Task data Block Start

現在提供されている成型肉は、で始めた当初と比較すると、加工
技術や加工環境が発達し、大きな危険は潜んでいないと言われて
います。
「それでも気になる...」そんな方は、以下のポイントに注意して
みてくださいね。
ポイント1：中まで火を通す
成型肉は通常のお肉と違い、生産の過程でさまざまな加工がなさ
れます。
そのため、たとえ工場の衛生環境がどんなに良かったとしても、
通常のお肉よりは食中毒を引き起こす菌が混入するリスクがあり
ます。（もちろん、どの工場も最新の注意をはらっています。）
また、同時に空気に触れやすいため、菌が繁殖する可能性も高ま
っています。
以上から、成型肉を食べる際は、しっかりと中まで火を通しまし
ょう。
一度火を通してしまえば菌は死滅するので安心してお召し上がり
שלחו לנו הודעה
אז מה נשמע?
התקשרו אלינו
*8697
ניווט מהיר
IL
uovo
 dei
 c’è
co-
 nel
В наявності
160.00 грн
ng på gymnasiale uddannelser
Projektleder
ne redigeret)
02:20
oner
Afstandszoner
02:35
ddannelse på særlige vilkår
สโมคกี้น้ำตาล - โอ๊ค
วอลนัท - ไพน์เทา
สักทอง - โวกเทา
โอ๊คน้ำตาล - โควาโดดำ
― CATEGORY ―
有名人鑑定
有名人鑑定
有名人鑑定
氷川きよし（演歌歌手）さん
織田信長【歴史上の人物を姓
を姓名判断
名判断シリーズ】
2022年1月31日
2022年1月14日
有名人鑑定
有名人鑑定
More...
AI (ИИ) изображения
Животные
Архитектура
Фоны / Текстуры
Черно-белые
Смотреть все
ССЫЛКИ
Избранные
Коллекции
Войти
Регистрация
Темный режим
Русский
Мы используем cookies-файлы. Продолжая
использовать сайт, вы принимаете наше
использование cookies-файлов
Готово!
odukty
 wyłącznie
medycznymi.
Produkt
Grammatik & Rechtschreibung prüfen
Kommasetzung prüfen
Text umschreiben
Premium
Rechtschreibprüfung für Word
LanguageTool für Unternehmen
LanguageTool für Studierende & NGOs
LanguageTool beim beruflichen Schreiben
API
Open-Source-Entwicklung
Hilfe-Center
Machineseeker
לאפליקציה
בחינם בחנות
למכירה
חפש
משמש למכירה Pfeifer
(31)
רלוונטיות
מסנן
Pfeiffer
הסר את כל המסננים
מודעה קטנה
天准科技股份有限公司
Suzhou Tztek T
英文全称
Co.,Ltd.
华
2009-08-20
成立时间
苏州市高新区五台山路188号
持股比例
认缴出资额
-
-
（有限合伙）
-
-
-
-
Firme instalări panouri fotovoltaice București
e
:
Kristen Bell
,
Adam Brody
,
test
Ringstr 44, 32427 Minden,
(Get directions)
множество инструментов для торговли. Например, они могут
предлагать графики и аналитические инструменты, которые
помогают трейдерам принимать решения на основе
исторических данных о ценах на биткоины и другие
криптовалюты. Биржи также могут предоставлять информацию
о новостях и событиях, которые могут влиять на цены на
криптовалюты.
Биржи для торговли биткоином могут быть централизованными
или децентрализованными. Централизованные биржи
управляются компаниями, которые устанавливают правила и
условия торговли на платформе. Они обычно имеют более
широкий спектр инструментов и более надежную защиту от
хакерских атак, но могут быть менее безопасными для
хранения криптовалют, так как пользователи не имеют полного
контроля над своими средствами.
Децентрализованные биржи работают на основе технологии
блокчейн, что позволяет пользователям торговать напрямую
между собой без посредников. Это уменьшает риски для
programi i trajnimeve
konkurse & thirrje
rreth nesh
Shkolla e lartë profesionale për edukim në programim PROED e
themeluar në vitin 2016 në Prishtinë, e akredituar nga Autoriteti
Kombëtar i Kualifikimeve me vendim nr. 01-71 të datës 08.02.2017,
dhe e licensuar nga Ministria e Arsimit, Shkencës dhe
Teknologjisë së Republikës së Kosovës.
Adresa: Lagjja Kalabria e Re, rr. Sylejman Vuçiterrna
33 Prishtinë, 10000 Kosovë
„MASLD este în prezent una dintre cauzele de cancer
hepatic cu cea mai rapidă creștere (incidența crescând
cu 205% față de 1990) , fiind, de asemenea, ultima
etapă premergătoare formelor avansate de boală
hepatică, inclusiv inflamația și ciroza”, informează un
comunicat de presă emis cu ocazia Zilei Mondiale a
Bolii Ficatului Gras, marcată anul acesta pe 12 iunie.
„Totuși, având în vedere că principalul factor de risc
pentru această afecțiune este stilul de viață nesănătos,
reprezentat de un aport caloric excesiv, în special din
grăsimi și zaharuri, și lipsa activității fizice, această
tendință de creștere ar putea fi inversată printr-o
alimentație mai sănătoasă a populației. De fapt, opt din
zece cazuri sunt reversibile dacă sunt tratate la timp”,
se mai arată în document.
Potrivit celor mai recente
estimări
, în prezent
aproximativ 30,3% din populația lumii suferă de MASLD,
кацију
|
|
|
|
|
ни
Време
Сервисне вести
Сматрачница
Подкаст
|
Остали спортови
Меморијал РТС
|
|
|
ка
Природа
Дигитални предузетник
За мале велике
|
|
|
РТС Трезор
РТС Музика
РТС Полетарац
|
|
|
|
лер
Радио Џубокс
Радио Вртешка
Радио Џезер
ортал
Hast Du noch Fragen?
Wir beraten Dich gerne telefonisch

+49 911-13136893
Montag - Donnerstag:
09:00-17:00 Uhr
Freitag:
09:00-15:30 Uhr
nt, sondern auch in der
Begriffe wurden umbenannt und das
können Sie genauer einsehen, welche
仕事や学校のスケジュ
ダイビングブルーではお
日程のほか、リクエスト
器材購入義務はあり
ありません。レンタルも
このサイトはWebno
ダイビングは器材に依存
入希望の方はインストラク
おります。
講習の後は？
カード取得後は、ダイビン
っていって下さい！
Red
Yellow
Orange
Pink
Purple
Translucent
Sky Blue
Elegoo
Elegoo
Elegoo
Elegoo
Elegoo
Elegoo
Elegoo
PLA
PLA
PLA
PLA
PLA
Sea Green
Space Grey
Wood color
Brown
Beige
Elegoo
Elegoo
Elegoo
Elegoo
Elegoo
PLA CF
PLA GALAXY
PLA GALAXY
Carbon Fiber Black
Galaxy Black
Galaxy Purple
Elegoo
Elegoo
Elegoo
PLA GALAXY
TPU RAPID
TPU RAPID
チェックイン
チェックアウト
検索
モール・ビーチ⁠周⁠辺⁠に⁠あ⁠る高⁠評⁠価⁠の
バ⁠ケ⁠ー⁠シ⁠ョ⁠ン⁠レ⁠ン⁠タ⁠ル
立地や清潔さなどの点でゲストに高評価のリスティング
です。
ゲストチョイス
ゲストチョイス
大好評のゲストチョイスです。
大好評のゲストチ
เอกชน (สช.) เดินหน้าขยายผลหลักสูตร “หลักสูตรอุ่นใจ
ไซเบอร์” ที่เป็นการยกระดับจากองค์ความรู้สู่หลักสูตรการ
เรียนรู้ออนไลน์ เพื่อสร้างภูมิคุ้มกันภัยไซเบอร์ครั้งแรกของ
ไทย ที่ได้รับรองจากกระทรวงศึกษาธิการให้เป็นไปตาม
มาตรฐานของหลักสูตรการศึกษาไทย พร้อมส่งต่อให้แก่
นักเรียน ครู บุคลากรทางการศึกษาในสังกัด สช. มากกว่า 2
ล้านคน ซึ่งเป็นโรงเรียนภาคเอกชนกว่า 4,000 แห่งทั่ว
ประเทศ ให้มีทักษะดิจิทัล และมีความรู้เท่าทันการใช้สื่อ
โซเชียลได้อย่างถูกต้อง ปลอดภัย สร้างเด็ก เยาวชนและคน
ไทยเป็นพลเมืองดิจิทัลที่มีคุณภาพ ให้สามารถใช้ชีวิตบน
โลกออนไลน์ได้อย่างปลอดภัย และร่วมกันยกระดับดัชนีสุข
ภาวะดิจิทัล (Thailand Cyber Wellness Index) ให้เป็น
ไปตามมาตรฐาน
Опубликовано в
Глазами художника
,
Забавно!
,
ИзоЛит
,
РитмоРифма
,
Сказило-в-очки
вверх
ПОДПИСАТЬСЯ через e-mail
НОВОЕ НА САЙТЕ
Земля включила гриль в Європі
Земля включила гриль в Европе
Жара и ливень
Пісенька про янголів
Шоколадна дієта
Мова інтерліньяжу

Task data Block End

● What the task asks: Within the listing above, locate the line containing "В наявності" and the line containing "Архитектура". Reproduce those two lines and all lines between them exactly, with nothing added.

● Solution below:
В наявності
160.00 грн
ng på gymnasiale uddannelser
Projektleder
ne redigeret)
02:20
oner
Afstandszoner
02:35
ddannelse på særlige vilkår
สโมคกี้น้ำตาล - โอ๊ค
วอลนัท - ไพน์เทา
สักทอง - โวกเทา
โอ๊คน้ำตาล - โควาโดดำ
― CATEGORY ―
有名人鑑定
有名人鑑定
有名人鑑定
氷川きよし（演歌歌手）さん
織田信長【歴史上の人物を姓
を姓名判断
名判断シリーズ】
2022年1月31日
2022年1月14日
有名人鑑定
有名人鑑定
More...
AI (ИИ) изображения
Животные
Архитектура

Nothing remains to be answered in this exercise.